(Extracted data)
-=-=-=-=-

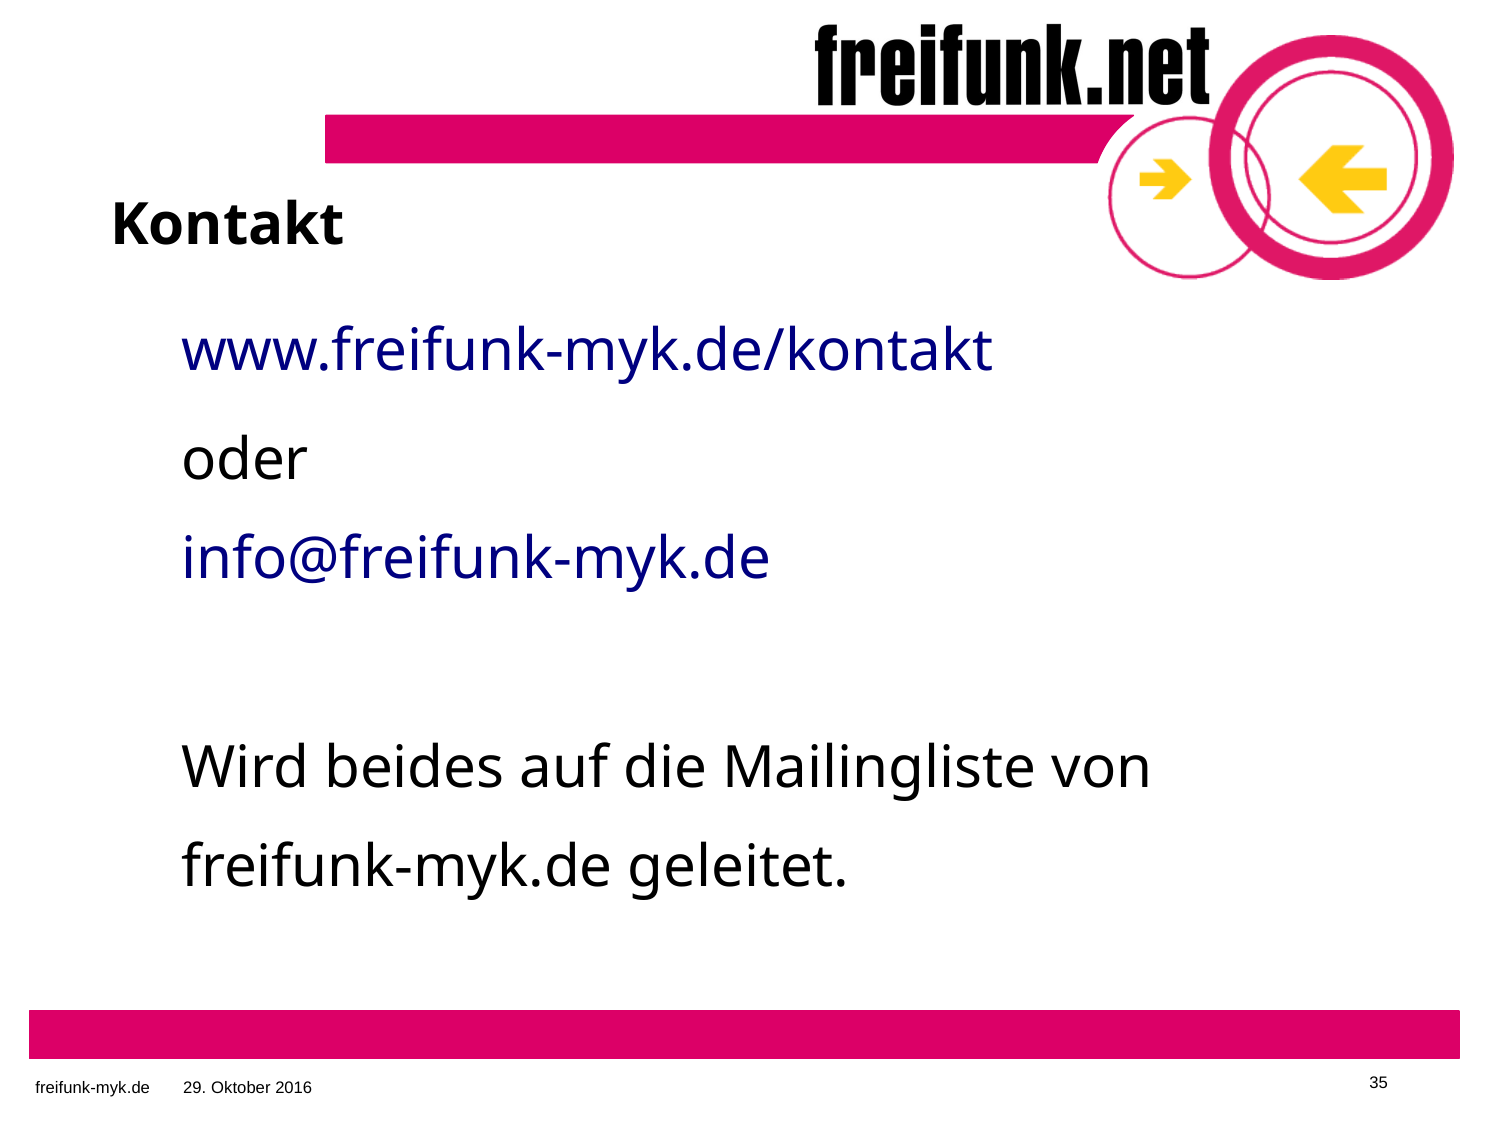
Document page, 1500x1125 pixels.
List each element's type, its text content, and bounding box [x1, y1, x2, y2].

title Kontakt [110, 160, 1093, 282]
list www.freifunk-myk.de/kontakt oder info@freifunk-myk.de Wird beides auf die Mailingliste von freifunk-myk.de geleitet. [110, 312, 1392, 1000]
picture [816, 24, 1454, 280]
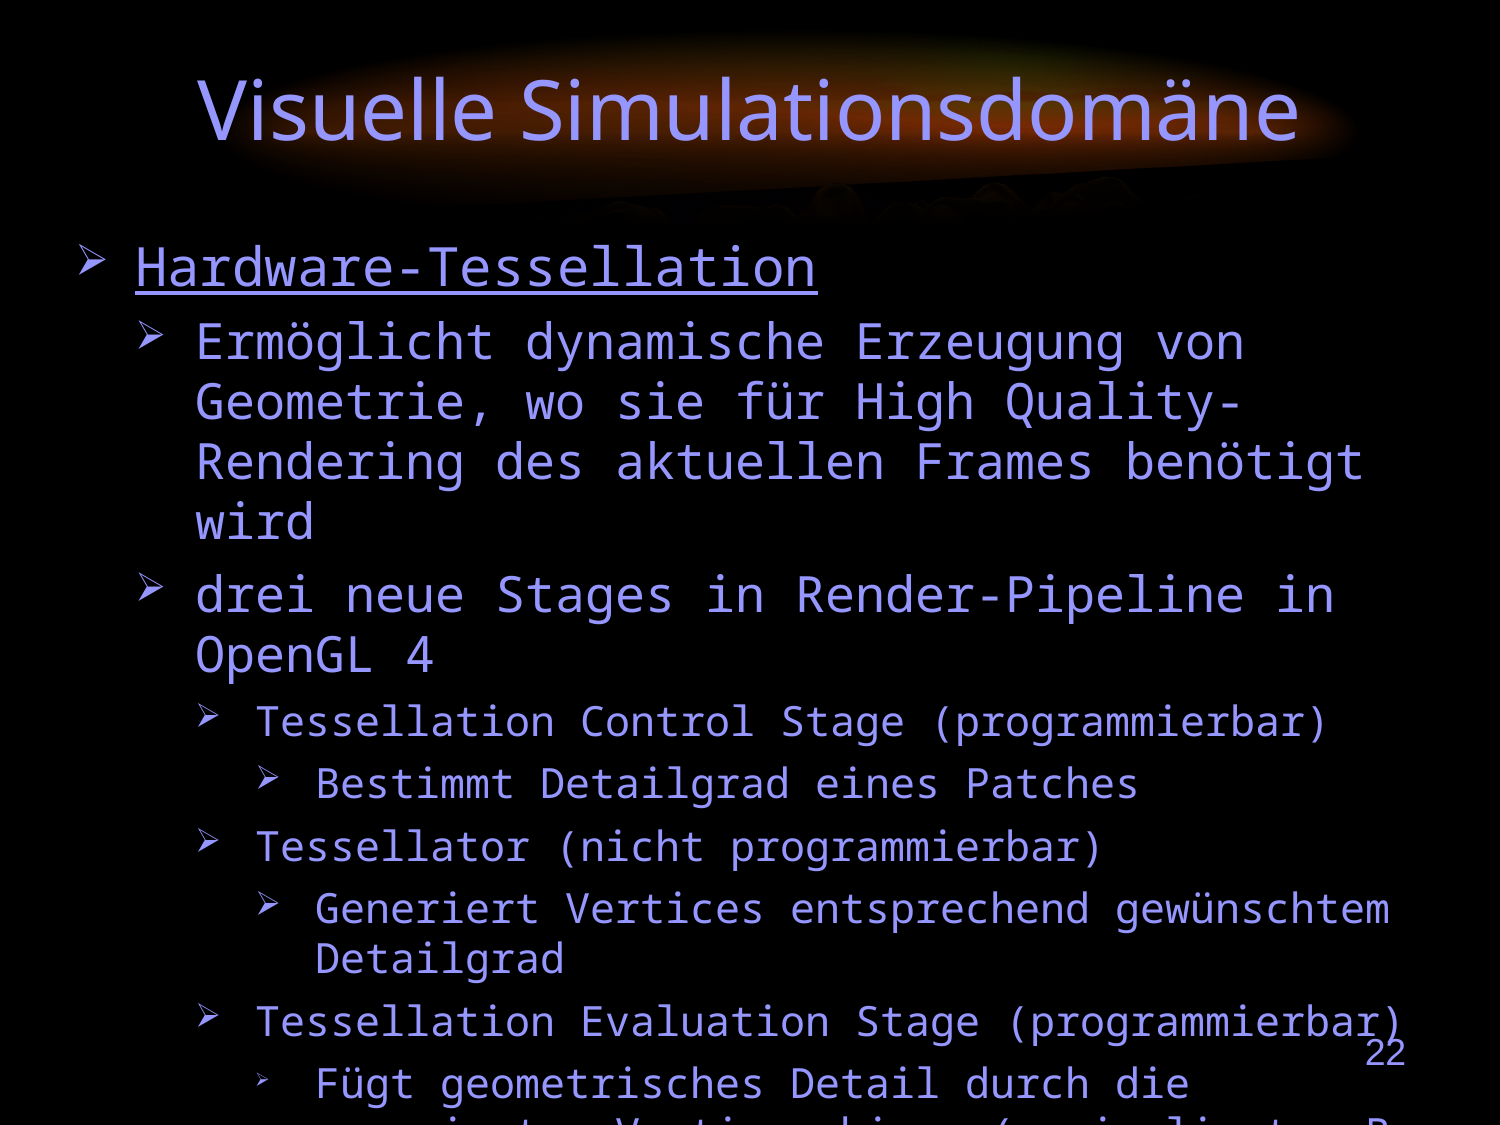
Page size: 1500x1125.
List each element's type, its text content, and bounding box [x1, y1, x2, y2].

-=-=-=-=-

• _TASK PROMPT_: Lay out every line of the data above as a JSON list of strings, one string per line, leaving out blank lines. Don't include the pictures in your answer.

• _IN RESPONSE_:
[
  "Document page, 1500x1125 pixels.",
  "List each element's type, its text content, and bounding box [x1, y1, x2, y2].",
  "title Kontakt [110, 160, 1093, 282]",
  "list www.freifunk-myk.de/kontakt oder info@freifunk-myk.de Wird beides auf die Mailingliste von freifunk-myk.de geleitet. [110, 312, 1392, 1000]",
  "picture [816, 24, 1454, 280]",
  "Page size: 1500x1125.",
  "List each element's type, its text content, and bounding box [x1, y1, x2, y2]."
]